Понимая это, создатель рисунка в двух мистических фигурах показал Жизнь и Смерть, снабдив их тем единственным, что их объединяет, — генами: только они до сих пор позволяли неживой материи в определенном химическом состоянии переходить в живое.

И у Кецалькоатля и у Миктлантекутли бедра украшены удваивающимися лентами, которые помечены узкой и широкой полосками, и то же — на жезлах, которые держат боги.

Боги срослись спинами, как сиамские близнецы, поскольку один другому органически необходимы.
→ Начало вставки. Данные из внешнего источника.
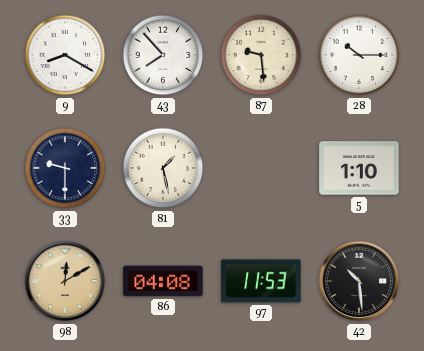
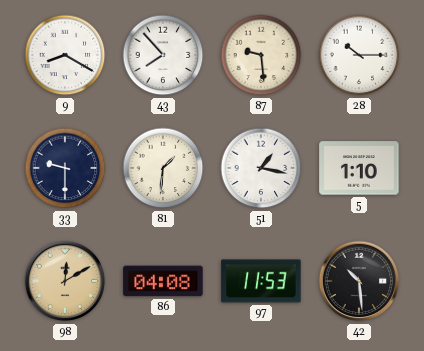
81: 1:28 -> 1:31
51: none -> 1:17
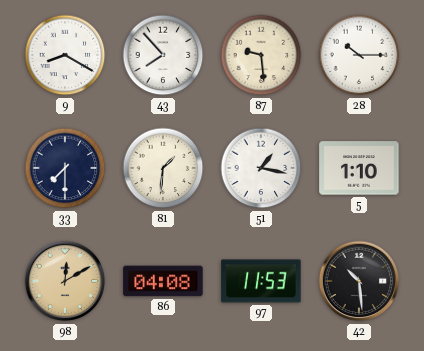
33: 9:30 -> 7:30
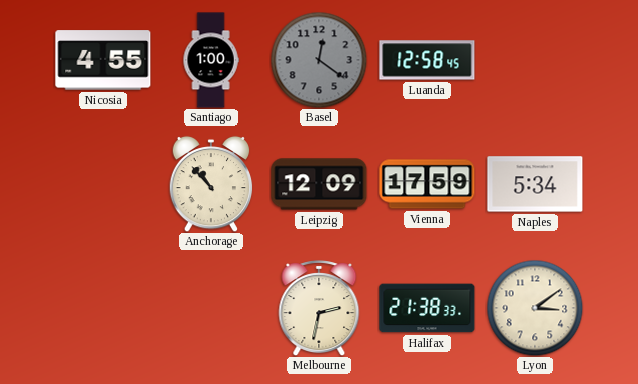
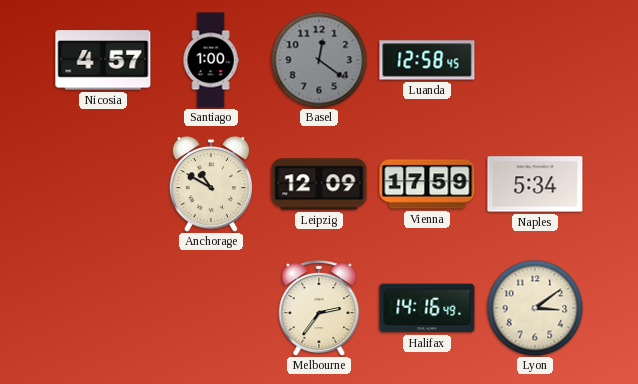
Nicosia: 4:55 -> 4:57
Anchorage: 10:53 -> 10:50
Melbourne: 2:32 -> 2:36
Halifax: 21:38 -> 14:16
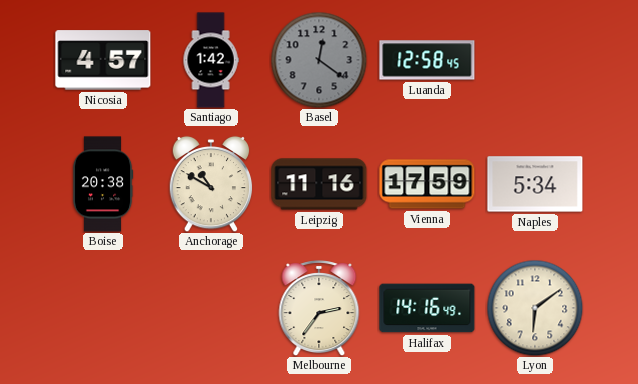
Santiago: 1:00 -> 1:42
Boise: none -> 20:38
Leipzig: 12:09 -> 11:16
Lyon: 3:09 -> 6:09
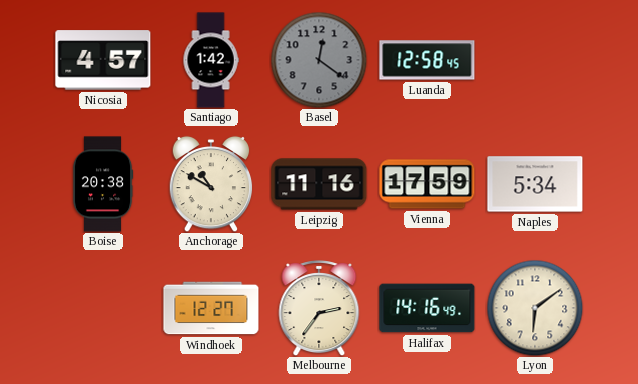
Windhoek: none -> 12:27
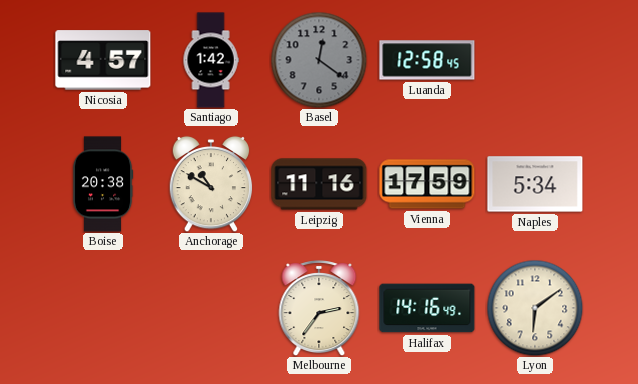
Windhoek: 12:27 -> none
Мертвый может частично жить только в теле живого. Живой не может жить, если не питается частично веществом мертвого. Оба произошли от одной материи — вещества, перетекающего в обе стороны: по сторону смерти оно рассеянно, по сторону жизни — соединено в недолговечное существо, хрупкую структуру, которая быстро рассыпается и снова опадает в Миктлан…

Я считал, что все, что мне до сих пор удалось прочесть в древних рисованных книгах, должно здорово помочь пониманию пока неясной символики других памятников Мексики. Поэтому я не мог воспротивиться искушению приступить к толкованию одной из известнейших ацтекских каменных скульптур того времени (см. фото 10): Матери Богов и Людей, — Госпожи Звезд и Луны — богини

КОАТЛИКЕ,

одетой в юбочку из змей… Она производит на нынешнего зрителя тяжелое впечатление. Я убедился в этом, наблюдая в Национальном музее в Мехико, с каким изумлением, беспокойством, неприязнью и даже отвращением взирают на эту скульптуру пришельцы из разных стран мира, как они пытаются понять, зачем и почему столь нравственно прекрасное — мать и богиня — представлено скопищем конвульсивно извивающихся змей, клыков, когтей, черепов; как спустя несколько мгновений, неприятно пораженные, они бредут дальше.

Да, это изображение и невозможно понять, если не проникнуться мировоззрениями древних мексиканцев, их видением явлений жизни. Более того, даже и это проникновение, как мне показалось, все равно не дает полного понимания этого произведения до тех пор, пока ты остаешься в кругу мистических представлений науатль, в сфере его философии и поэзии, доктрины военной, космической жертвы и прочего. Потому-то в отличном толковании скульптуры Хустино Фернандеса, обширном, глубоком, заслуживающем доверия, недостает тем не менее последнего слова. Я считал, что у меня есть основания так говорить после всех, какие только я сумел обнаружить, указаний на биологическое значение змееобразных богов с их ленточным, полосчатым, информационным содержанием.

Недоразумением, казалось мне, были попытки видеть в этой фигуре, много веков назад созданной из огромного камня неведомым творческим гением, женское тело. Правда, ее общий вид был антропоморфным, но такою ее создали лишь для того, чтобы дать понять: здесь отражены те явления, крайним и наиболее сложным следствием которых является человек. Поэтому ошибались те, кто утверждал, что Коатлике якобы лишены головы, а вместо нее на плечах у богини две змеи, при этом обосновывали свою точку зрения ссылками на сообщения мифов и древний ритуал декапитации — обезглавливании. Ничего подобного! У этой Коатлике никогда не было головы, так же, как никогда не было шеи, рук, ног, груди и живота. Она собрание знаков, которые можно было сочетать и по-иному. Ее единственной, истинной головой, о которой имело смысл говорить, были две змеиные пасти, которые благодаря тонкому искусству скульптора можно было принять за одну огромную морду, если смотреть на нее как на анфас, или две морды. Столкнувшиеся носами и пастями, — профиль.